#### TRY IT
With the pictures excluded, retype the records that follow exactly.

======== DATA FOR REVIEW ========

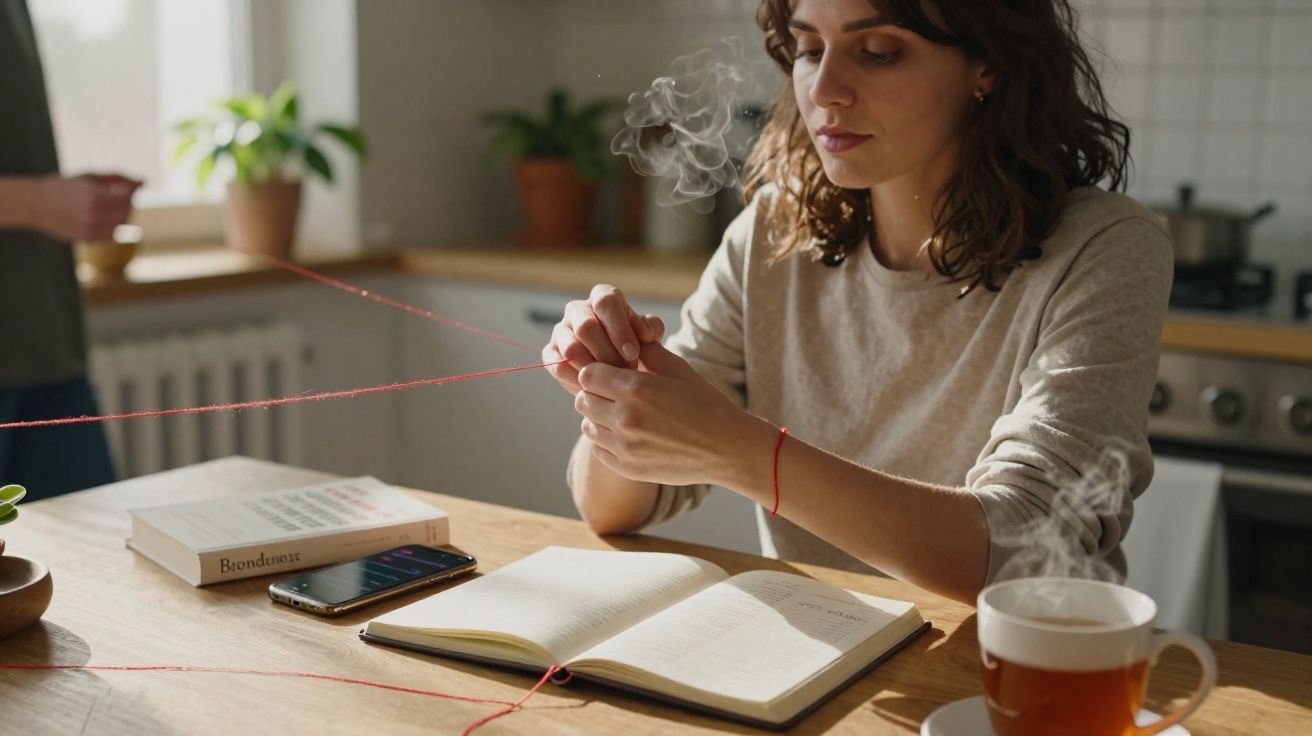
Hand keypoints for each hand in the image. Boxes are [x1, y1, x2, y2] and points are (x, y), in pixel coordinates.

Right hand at [32, 173, 142, 241]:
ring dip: (121, 214)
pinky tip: (101, 217)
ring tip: (106, 205)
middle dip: (127, 202)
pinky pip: (111, 235)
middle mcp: (94, 215)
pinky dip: (112, 226)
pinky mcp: (87, 239)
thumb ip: (118, 178)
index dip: (130, 191)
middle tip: (116, 195)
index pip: (128, 196)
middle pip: (127, 211)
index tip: (123, 186)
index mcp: (95, 196)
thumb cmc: (63, 186)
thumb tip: (144, 181)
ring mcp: (91, 229)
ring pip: (121, 224)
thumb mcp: (89, 176)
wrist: (34, 204)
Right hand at [543, 284, 665, 396]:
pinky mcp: (550, 353)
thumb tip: (644, 331)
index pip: (605, 302)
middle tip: (625, 373)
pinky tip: (597, 389)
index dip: (619, 329)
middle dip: (608, 354)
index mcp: (602, 298)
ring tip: (612, 382)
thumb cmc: (636, 347)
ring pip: (571, 348)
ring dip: (594, 369)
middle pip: (586, 327)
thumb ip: (651, 328)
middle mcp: (577, 310)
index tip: (633, 353)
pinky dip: (579, 381)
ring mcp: (561, 331)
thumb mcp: (650, 337)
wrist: (621, 369)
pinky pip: (558, 366)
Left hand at [573, 338, 760, 486]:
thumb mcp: (679, 370)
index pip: (588, 374)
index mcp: (637, 388)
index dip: (598, 372)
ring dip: (599, 418)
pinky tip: (629, 436)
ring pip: (588, 426)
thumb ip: (648, 351)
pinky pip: (598, 450)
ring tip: (623, 415)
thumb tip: (626, 331)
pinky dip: (607, 442)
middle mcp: (625, 418)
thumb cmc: (705, 404)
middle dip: (596, 394)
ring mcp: (625, 446)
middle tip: (615, 395)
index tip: (612, 375)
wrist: (727, 449)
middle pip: (583, 400)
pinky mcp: (628, 468)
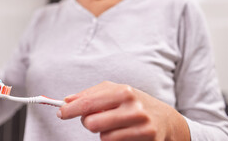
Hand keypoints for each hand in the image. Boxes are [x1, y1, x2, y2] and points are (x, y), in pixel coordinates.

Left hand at [57, 81, 189, 140]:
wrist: (167, 120)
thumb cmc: (134, 103)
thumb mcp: (115, 91)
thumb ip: (90, 94)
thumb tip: (66, 100)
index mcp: (124, 91)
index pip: (88, 103)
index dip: (70, 110)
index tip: (60, 113)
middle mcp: (134, 108)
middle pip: (92, 123)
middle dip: (88, 122)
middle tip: (95, 119)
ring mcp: (142, 126)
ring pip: (103, 138)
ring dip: (103, 133)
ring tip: (115, 125)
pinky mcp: (147, 140)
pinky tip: (125, 133)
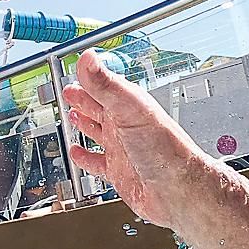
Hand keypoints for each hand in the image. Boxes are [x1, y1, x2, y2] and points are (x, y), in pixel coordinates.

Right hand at [63, 49, 210, 228]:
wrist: (180, 190)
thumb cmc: (166, 149)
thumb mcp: (129, 109)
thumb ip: (105, 84)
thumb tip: (87, 58)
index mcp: (127, 107)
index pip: (104, 86)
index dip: (88, 78)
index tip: (75, 70)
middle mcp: (125, 126)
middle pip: (99, 108)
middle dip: (83, 99)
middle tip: (69, 92)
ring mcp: (121, 149)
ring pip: (97, 132)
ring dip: (84, 124)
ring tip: (73, 116)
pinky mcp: (118, 172)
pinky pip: (96, 162)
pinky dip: (83, 157)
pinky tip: (78, 154)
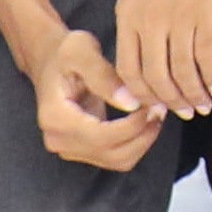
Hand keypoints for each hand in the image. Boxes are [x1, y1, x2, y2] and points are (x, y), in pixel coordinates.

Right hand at [24, 26, 159, 170]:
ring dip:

========

#### THE COMPLETED TASK
Hand keypoints for each hand in the image. Boxes are [x1, y1, x2, y2] and points are (x, y), in pixel coordinates.

Right hand at [32, 173, 142, 241]:
ring dip: (121, 214)
pinky tip: (101, 217)
ring tip: (106, 205)
middle dip: (127, 202)
pinky pip: (111, 235)
middle mcp: (94, 215)
pinky dip: (112, 226)
pinky mcp: (87, 239)
thumb ip: (118, 178)
index dip: (130, 191)
middle tip: (116, 195)
index pip: (128, 196)
middle pip: (127, 211)
index tip: (123, 186)
index mcp: (95, 196)
thumb cmc: (63, 186)
thumb tip: (144, 181)
ring mcp: (91, 229)
ring pip: (121, 224)
thumb mcp: (89, 176)
wrist: (34, 204)
Right hand at [543, 284, 665, 396]:
pinky mcp: (550, 353)
thumb tip: (644, 331)
index pip: (605, 302)
middle tip: (625, 373)
pinky tip: (597, 389)
index dip: (619, 329)
middle dip: (608, 354)
index mcp: (602, 298)
ring tip: (612, 382)
thumb cmc: (636, 347)
ring pip: (571, 348)
ring dip: (594, 369)
middle pip: (586, 327)
thumb ip: (651, 328)
middle mcp: (577, 310)
index tip: (633, 353)
pinky dip: (579, 381)
ring mcp: (561, 331)
thumb mcp: (650, 337)
wrist: (621, 369)
pinky pip: (558, 366)
Left hand at [573, 338, 760, 486]:
thumb mcp: (679, 370)
index pip: (588, 374)
index mcp: (637, 388)
index dip: (598, 372)
ring dip: (599, 418)
pinky tip: (629, 436)
ring pip: (588, 426)
thumb ip: (648, 351)
pinky pip: (598, 450)
ring tip: (623, 415)
thumb tip: (626, 331)
pinky dip: (607, 442)
middle mcp: (625, 418)
thumb cmc: (705, 404)
middle dip: (596, 394)
ring mcp: (625, 446)
middle tip: (615, 395)
index tip: (612, 375)
wrist: (727, 449)
middle pip: (583, 400)
pinky mcp: (628, 468)
Hand keypoints for each hand in the image. Boxes are [x1, y1, x2, y2] and points are (x, y), in pixel coordinates.

Left hand at [57, 81, 189, 140]:
wrist: (167, 120)
thumb cmc: (134, 103)
thumb mcp: (115, 91)
thumb ip: (90, 94)
thumb tip: (66, 100)
index mcp: (124, 91)
index pip: (88, 103)
index dip: (70, 110)
index tip: (60, 113)
middle mcp: (134, 108)
middle pip: (92, 123)
middle dip: (88, 122)
middle tip: (95, 119)
ring mcp: (142, 126)
ring pip: (103, 138)
ring dip: (103, 133)
ring tip: (115, 125)
pinky mcp: (147, 140)
pinky tip: (125, 133)
Hand keypoints for each hand in the image. Boxes are [x1, y1, x2, y2] and points are (x, y), in pixel coordinates.

Right hand at [63, 49, 210, 228]:
wrist: (180, 190)
thumb cmc: (166, 149)
thumb mcp: (129, 109)
thumb ip: (105, 84)
thumb tip: (87, 58)
index mcp: (127, 107)
index pip: (104, 86)
index dip: (88, 78)
index tip: (75, 70)
middle mcp: (125, 126)
middle pip: (99, 108)
middle dip: (83, 99)
middle tip: (69, 92)
ring mcp: (121, 149)
ring pip: (97, 132)
ring dip: (84, 124)
ring tip: (73, 116)
pinky mcp: (118, 172)
pinky pip: (96, 162)
pinky dip: (83, 157)
pinky tip: (78, 154)
Hand keypoints for each hand in the image. Boxes are [x1, y1, x2, y2] and points are (x, y), in pixel coordinates.

Right hand at [24, 26, 159, 170]:
ring dip:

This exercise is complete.